Extracted text:
BEGIN

Mexico asks cemeteries to close for Day of the Dead due to Covid-19 fears

Madeline Roth
·2 min read
Mexico’s Day of the Dead celebrations will look different this year, as the country has called on cemeteries to close to the public in an effort to curb coronavirus infections. (Getty Images)
Mexico’s Day of the Dead celebrations will look different this year, as the country has called on cemeteries to close to the public in an effort to curb coronavirus infections. (Getty Images)

Day of the Dead, one of Mexico’s biggest and most beloved cultural celebrations, will look a little different this year due to the ongoing coronavirus pandemic.

According to Reuters, Mexican authorities have called on cemeteries to close to the public ahead of the November 1-2 celebration, in an attempt to curb the spread of Covid-19. Day of the Dead, or Día de los Muertos, is a celebratory and colorful holiday during which families spend the night at the graves of their loved ones, believing that the spirits of their dead relatives return to visit those they left behind.

The annual festivities typically draw hundreds of thousands of people to cemeteries and public plazas, which could become “areas of high risk for contagion,” according to Deputy Health Minister Hugo Lopez-Gatell. He said that “the recommendation is to avoid crowds” in an attempt to fend off another wave of infections.

Mexico City mayor Claudia Sheinbaum has also said that she will close the city’s cemeteries for this year’s Day of the Dead celebrations. She recommended that gatherings be limited to no more than 10 people.

Additionally, the Mexican government has canceled a Day of the Dead parade in Mexico City, which typically draws tens of thousands of people to the capital. The event will instead be held virtually.

Even after Day of the Dead is over, however, Mr Lopez-Gatell warned about another “high-risk opportunity” for infections on the horizon: the Day of the Virgin of Guadalupe on December 3, during which upwards of 3 million people gather in Mexico City to honor the country’s patron saint. Authorities worry that the combination of the impending holiday season and colder weather could lean to an uptick in coronavirus cases.

The pleas from Mexican authorities come as the country is grappling with a surge of Covid hospitalizations. As of Monday, the country had tallied over 891,000 infections and more than 88,000 deaths — though health officials have said those numbers are believed to be widely undercounted. According to CNN, Mexico is fourth on the global list of coronavirus fatalities, behind only the US, Brazil, and India.

END

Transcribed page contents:

BEGIN

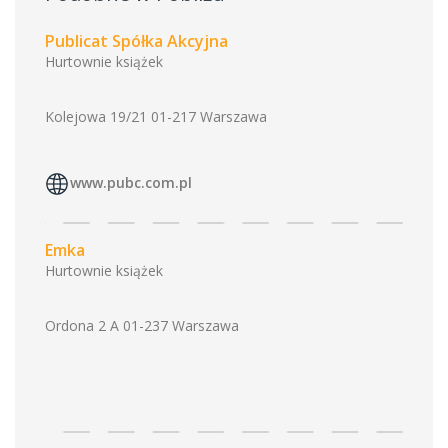
Publicat Spółka Akcyjna
Hurtownie książek
Kolejowa 19/21 01-217 Warszawa
www.pubc.com.pl
Emka
Hurtownie książek
Ordona 2 A 01-237 Warszawa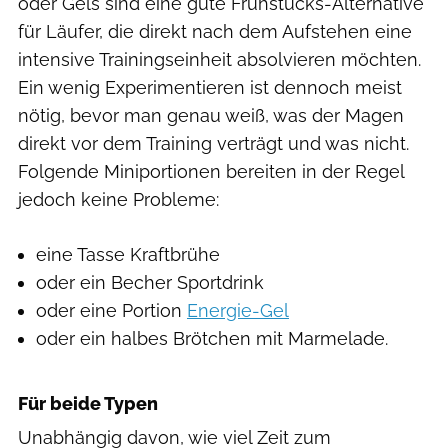
oder Gels sind eine gute Frühstücks-Alternative
für Läufer, die direkt nach dem Aufstehen eine
intensive Trainingseinheit absolvieren möchten.
Ein wenig Experimentieren ist dennoch meist
nötig, bevor man genau weiß, was der Magen
direkt vor dem Training verträgt und was nicht.
Folgende Miniportionen bereiten in der Regel
jedoch keine Probleme:
eine Tasse Kraftbrühe
oder ein Becher Sportdrink
oder eine Portion
Energie-Gel
oder ein halbes Brötchen mit Marmelade.
Für beide Typen
Unabhängig davon, wie viel Zeit zum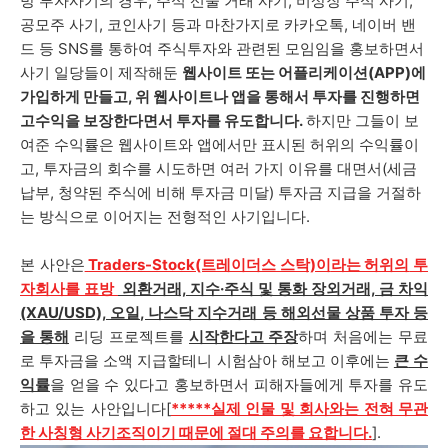
방 투자사기의 경우, 주식 선물 거래 사기, 비상장 주식 사기,
공모주 사기, 코인사기 등과 마찬가지로 카카오톡, 네이버 밴
드 등 SNS를 통하여 주식투자와 관련된 모임임을 홍보하면서
사기 일당들이 제작해둔
웹사이트 또는 어플리케이션(APP)에
가입하게 만들고, 위 웹사이트나 앱을 통해서 투자를 진행하면
고수익을 보장한다면서 투자를 유도합니다.
하지만 그들이 보
여준 수익률은 웹사이트와 앱에서만 표시된 허위의 수익률이
고, 투자금의 회수를 시도하면 여러 가지 이유를 대면서(세금
납부, 청약된 주식에 비해 투자금 미달) 투자금 지급을 거절하
는 방식으로 이어지는 전형적인 사기입니다.
본 사안은
Traders-Stock(트레이더스 스탁)
이
라는 허위의
투
자회사를 표방
외환거래, 지수·주식 및 통화 장외거래, 금 차익
(XAU/USD), 오일, 나스닥 지수거래 등 해외선물 상품 투자
등
을 통해
리딩 프로젝트를
시작한다고 주장
하며 처음에는 무료
로 투자금을 소액 지급할테니 시험삼아 해보고 이후에는
큰
수
익률
을 얻을 수 있다고 홍보하면서 피해자들에게 투자를 유도
하고 있는 사안입니다
[
*****실제 인물 및 회사와는 전혀 무관
한 사칭형 사기조직이기 때문에 절대 주의를 요합니다.
].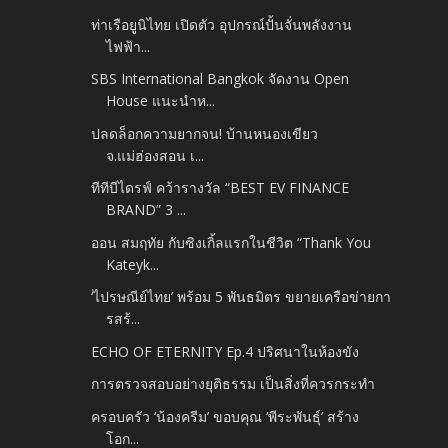
ท่าเรือยูนิไทย เปิดตัว อุปกรณ์ปั้นจั่นพลังงาน
ไฟฟ้า...
SBS International Bangkok จัดงาน Open
House แนะนำห...
ปลดล็อกความยากจน! บ้านหนองเขียว
จ.แม่ฮ่องสอน เ...
ทีทีบีไดรฟ์ คว้ารางวัล “BEST EV FINANCE
BRAND” 3 ...
ออน สมฤทัย กับซิงเกิ้ลแรกในชีวิต “Thank You
Kateyk...
‘ไปรษณีย์ไทย’ พร้อม 5 พันธมิตร ขยายเครือข่ายกา
รสร้...
ECHO OF ETERNITY Ep.4 ปริศนาในห้องขัง
การตรวจสอบอย่างยุติธรรม เป็นสิ่งที่ควรกระทำ
ครอบครัว ‘น้องครีม’ ขอบคุณ ‘พีระพันธุ์’ สร้าง
โอก...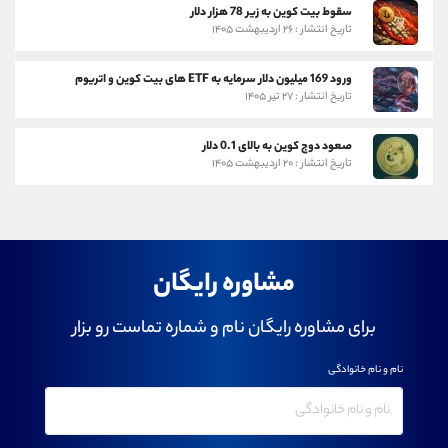
سقوط بیت کوین به زیر 78 هزار دلار
تاریخ انتشار : ۲۶ اردیبهشت ۱۴۰۵
ورود 169 میلیون دلار سرمایه به ETF های بیت کوین و اتریوم
تاریخ انتشار : ۲۷ تیر ۱۴۰۵
صعود دوج کوین به بالای 0.1 دلار
تاریخ انتشار : ۲۰ اردیبهشت ۱۴۰۵
مشاوره رایگان
برای مشاوره رایگان نام و شماره تماست رو بزار
نام و نام خانوادگی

END

Assigned task 1:
In the article on Mexico's Day of the Dead closures, what limit on gatherings did Mexico City mayor Claudia Sheinbaum recommend?
Assigned task 2:
Reproduce the passage of the Day of the Dead article starting at "Day of the Dead, one" and ending at "they left behind.".

Answer area 1:
She recommended that gatherings be limited to no more than 10 people.

Answer area 2:
Day of the Dead, one of Mexico’s biggest and most beloved cultural celebrations, will look a little different this year due to the ongoing coronavirus pandemic.

According to Reuters, Mexican authorities have called on cemeteries to close to the public ahead of the November 1-2 celebration, in an attempt to curb the spread of Covid-19. Day of the Dead, or Día de los Muertos, is a celebratory and colorful holiday during which families spend the night at the graves of their loved ones, believing that the spirits of their dead relatives return to visit those they left behind.